Supplied data:

'''

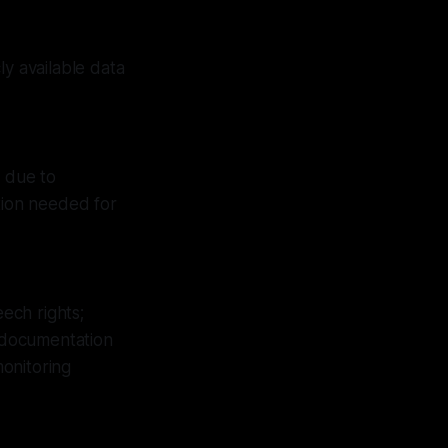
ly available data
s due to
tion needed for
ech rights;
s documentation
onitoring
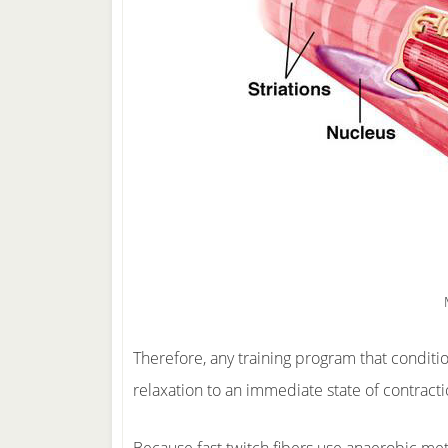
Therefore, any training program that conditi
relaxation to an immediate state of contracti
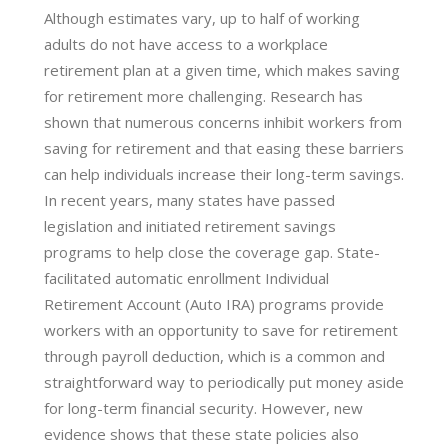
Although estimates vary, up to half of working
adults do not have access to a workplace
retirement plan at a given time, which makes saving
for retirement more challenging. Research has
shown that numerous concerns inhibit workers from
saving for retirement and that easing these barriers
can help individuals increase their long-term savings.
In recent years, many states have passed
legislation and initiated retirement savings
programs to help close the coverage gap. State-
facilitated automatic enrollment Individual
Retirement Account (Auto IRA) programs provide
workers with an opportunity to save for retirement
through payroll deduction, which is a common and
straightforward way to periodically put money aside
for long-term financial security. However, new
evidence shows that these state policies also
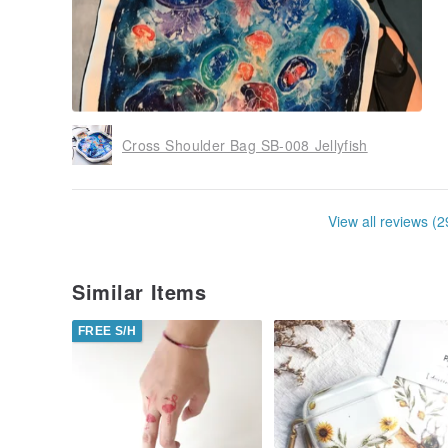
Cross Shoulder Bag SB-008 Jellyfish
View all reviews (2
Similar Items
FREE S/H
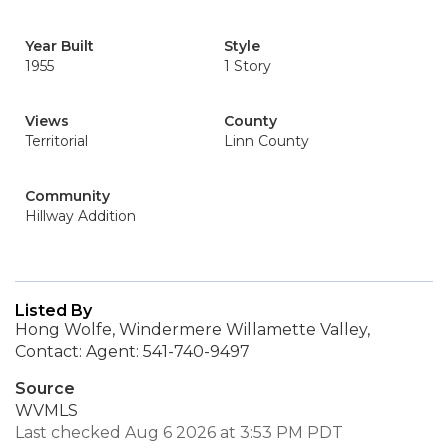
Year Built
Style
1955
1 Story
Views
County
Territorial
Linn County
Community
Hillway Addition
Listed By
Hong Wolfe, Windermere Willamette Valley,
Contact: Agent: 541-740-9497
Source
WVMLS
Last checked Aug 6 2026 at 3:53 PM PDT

'''
'''

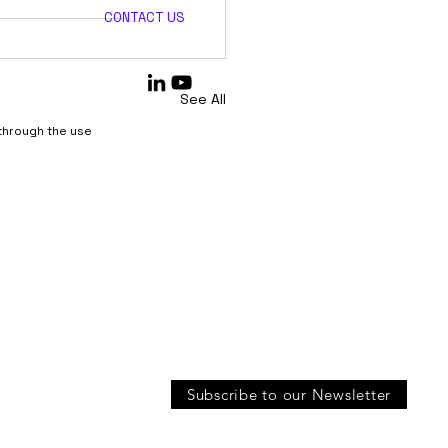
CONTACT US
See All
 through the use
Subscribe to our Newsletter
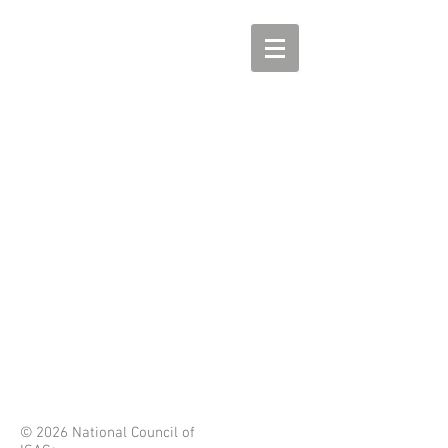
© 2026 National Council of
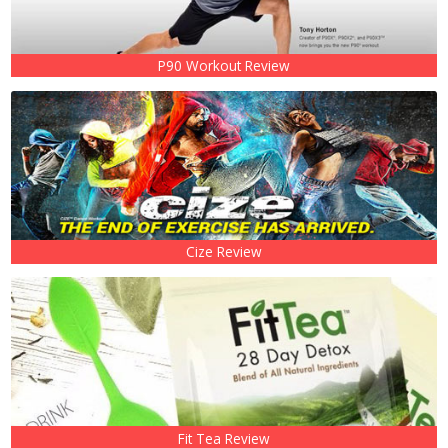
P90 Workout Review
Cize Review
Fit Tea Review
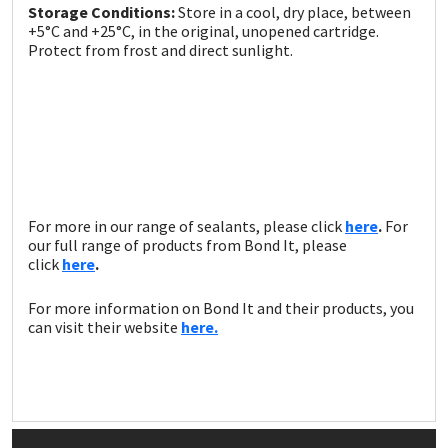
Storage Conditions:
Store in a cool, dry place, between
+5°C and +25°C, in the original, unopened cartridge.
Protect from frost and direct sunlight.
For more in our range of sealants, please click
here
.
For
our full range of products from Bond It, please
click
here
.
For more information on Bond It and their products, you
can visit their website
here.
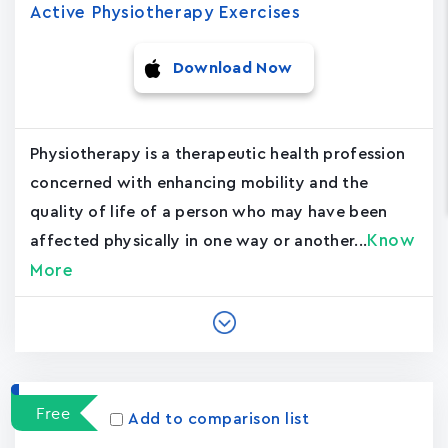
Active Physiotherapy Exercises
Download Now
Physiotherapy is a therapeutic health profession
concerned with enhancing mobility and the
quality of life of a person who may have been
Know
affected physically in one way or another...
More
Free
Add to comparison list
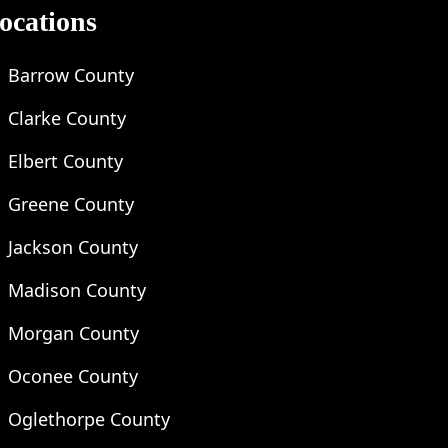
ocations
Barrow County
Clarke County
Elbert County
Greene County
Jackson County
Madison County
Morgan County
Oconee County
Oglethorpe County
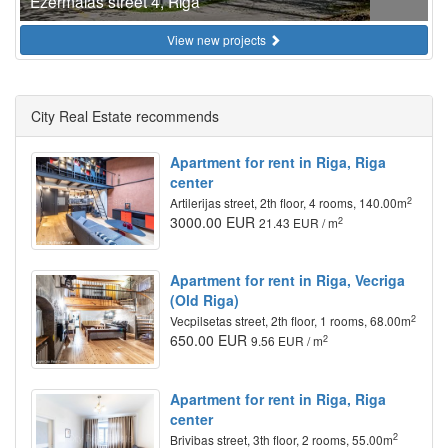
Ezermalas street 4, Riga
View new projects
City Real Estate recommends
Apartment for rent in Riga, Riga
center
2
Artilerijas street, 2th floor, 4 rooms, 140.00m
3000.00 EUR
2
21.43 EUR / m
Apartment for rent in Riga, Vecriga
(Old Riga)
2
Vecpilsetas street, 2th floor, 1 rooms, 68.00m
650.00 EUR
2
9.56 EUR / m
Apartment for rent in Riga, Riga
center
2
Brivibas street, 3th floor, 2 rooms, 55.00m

'''

Task goal: Extract the part of the records that opens with the line containing "Greene County" and closes with the line containing "Brivibas street, 3th floor, 2 rooms, 55.00m". Take only those lines, exactly, and no pictures.

Output for this task:
Greene County
Jackson County
Madison County
Morgan County
Oconee County
Oglethorpe County
Ezermalas street 4, Riga
View new projects
City Real Estate recommends
Apartment for rent in Riga, Riga
center
2
Artilerijas street, 2th floor, 4 rooms, 140.00m
3000.00 EUR
2
21.43 EUR / m
Apartment for rent in Riga, Vecriga
(Old Riga)
2
Vecpilsetas street, 2th floor, 1 rooms, 68.00m
650.00 EUR
2
9.56 EUR / m
Apartment for rent in Riga, Riga
center
2
Brivibas street, 3th floor, 2 rooms, 55.00m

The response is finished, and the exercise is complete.